Task:
Return the lines of the data word for word, from the line containing "Everybody wants to" through the final line of the data.

──────────

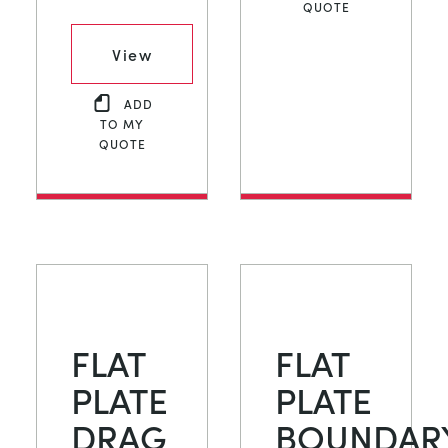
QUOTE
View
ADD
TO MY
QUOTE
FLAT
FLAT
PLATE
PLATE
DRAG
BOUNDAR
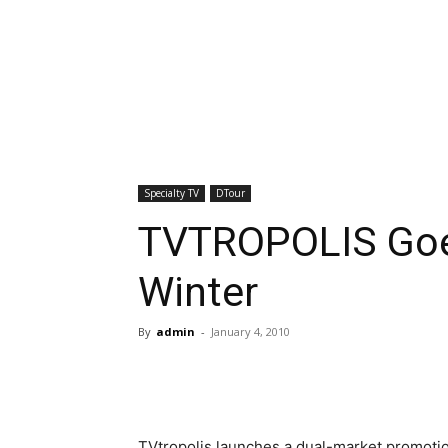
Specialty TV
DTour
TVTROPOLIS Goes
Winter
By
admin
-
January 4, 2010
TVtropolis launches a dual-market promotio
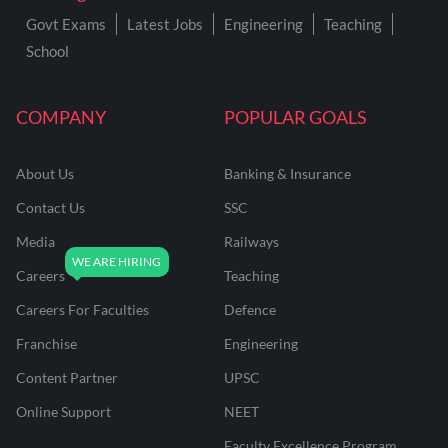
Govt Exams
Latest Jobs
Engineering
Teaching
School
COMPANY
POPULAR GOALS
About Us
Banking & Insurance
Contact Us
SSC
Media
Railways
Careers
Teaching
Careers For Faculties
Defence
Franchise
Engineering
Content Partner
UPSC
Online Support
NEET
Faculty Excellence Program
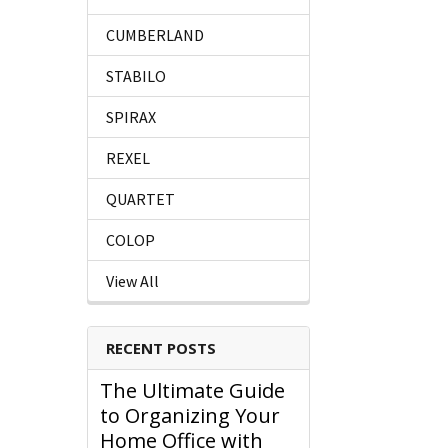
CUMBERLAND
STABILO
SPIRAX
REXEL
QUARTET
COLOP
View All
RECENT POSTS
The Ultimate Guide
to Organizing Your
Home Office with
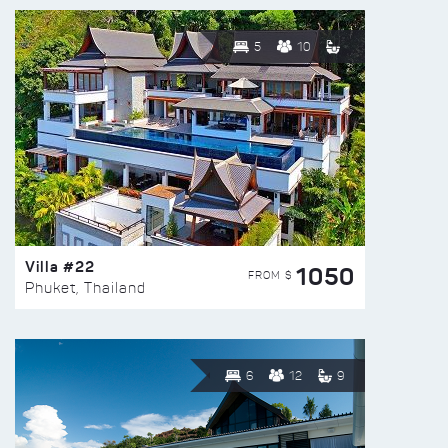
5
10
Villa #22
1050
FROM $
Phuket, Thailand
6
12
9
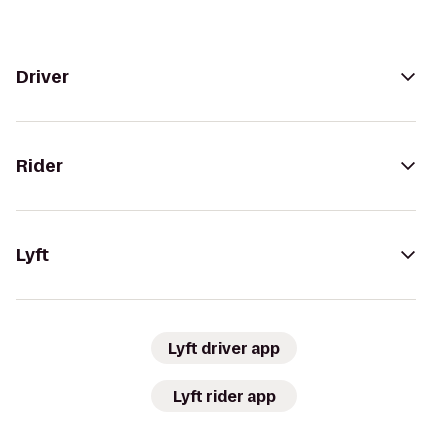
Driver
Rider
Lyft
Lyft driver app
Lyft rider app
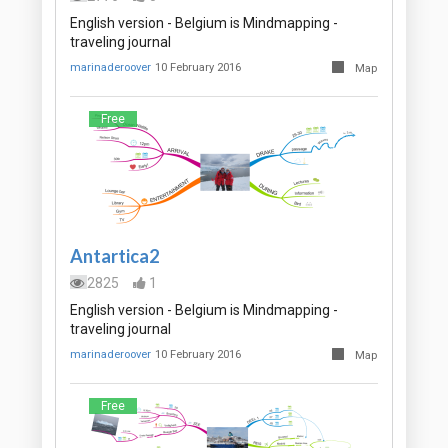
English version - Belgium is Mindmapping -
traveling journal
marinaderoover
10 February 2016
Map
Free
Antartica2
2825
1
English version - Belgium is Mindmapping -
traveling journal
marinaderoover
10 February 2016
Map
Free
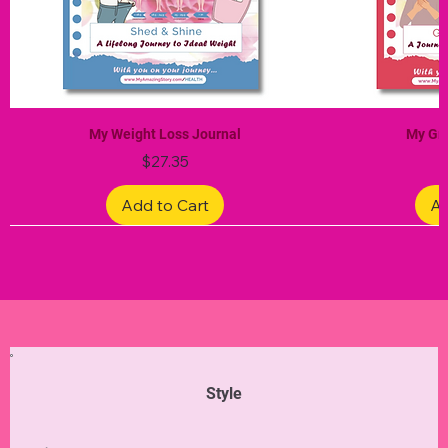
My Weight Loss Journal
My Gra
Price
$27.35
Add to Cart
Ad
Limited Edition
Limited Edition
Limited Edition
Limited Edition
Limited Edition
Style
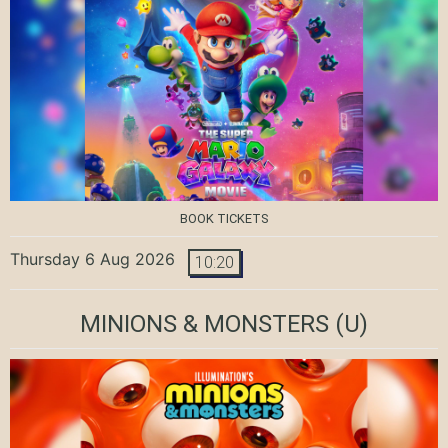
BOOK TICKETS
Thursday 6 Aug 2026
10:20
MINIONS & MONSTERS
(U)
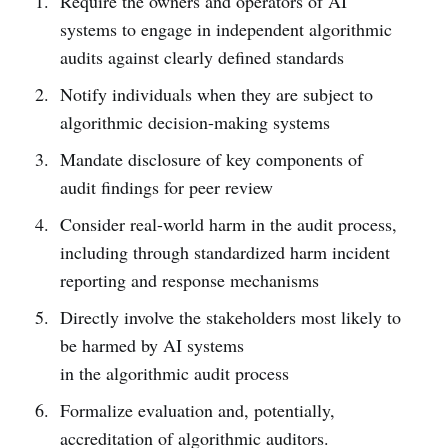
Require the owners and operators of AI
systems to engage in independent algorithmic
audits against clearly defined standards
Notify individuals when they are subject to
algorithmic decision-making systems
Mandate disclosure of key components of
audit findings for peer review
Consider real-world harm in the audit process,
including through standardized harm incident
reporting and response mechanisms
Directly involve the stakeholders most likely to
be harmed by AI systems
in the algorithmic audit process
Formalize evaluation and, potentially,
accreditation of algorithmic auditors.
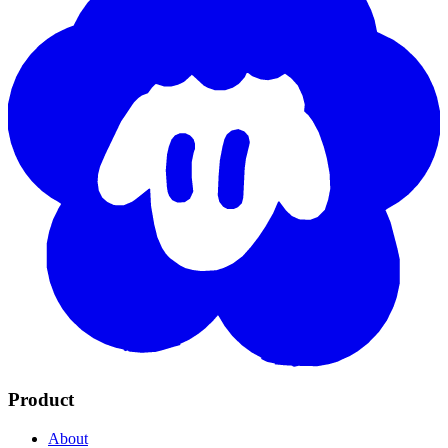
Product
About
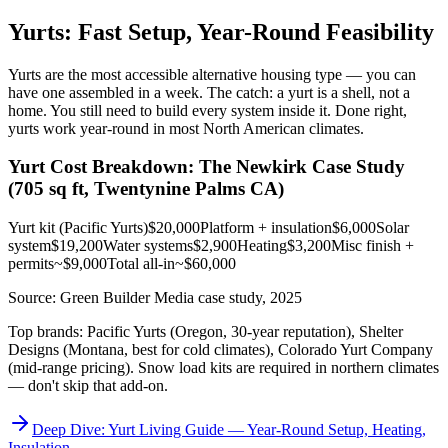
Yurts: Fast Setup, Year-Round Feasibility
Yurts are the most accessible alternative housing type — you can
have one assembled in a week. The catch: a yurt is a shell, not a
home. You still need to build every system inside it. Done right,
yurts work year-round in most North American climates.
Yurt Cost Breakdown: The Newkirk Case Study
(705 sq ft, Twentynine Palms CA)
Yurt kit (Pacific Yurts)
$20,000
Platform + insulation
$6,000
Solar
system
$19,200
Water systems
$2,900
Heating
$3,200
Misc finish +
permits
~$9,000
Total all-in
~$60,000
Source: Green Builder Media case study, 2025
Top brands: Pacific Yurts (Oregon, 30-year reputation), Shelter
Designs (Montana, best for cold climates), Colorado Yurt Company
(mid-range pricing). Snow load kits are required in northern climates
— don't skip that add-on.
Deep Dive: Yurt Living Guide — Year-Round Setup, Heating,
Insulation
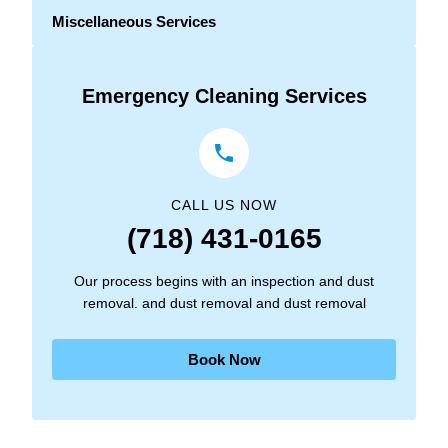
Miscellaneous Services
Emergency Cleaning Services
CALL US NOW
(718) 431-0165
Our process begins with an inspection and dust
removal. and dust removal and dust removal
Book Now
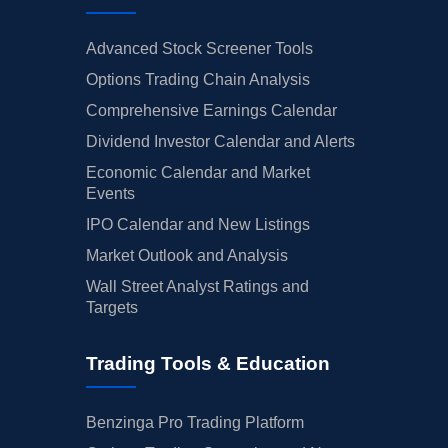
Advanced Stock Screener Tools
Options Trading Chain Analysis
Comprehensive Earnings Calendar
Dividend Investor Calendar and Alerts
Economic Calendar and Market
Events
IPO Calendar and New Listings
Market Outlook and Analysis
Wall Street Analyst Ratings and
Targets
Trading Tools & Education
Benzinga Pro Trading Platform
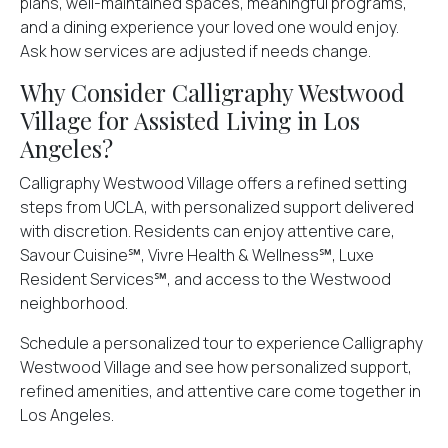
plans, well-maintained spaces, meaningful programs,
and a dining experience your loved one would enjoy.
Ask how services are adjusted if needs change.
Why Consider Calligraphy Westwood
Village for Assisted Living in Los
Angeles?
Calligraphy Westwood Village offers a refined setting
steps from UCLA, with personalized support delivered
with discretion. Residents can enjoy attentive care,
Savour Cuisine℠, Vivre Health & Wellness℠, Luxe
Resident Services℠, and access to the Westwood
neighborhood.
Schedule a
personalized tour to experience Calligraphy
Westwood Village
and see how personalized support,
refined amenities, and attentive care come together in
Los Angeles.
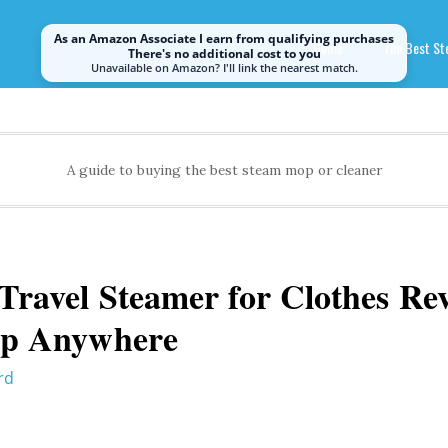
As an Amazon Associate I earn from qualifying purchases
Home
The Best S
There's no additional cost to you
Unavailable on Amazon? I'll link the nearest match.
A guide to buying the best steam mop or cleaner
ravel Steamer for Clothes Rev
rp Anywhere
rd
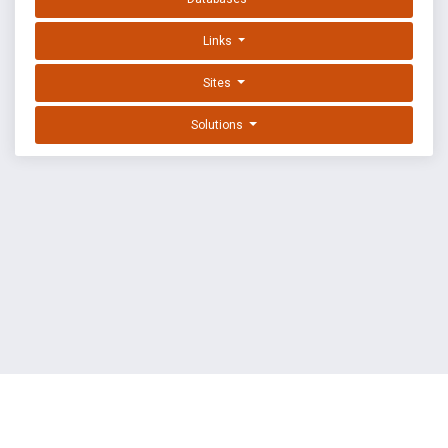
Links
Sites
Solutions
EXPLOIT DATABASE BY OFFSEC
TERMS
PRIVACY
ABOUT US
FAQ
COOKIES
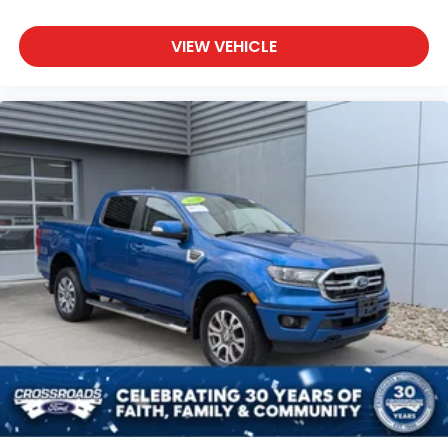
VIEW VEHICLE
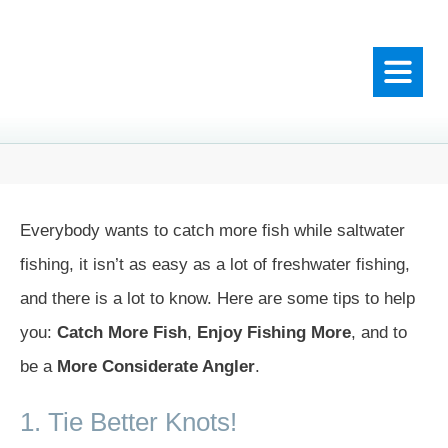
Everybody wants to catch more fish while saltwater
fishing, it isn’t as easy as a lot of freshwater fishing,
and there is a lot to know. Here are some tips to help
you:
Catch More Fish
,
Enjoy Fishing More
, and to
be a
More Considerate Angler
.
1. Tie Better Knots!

──────────

Problem solution:
Everybody wants to catch more fish while saltwater
fishing, it isn’t as easy as a lot of freshwater fishing,
and there is a lot to know. Here are some tips to help
you:
Catch More Fish
,
Enjoy Fishing More
, and to
be a
More Considerate Angler
.
1. Tie Better Knots!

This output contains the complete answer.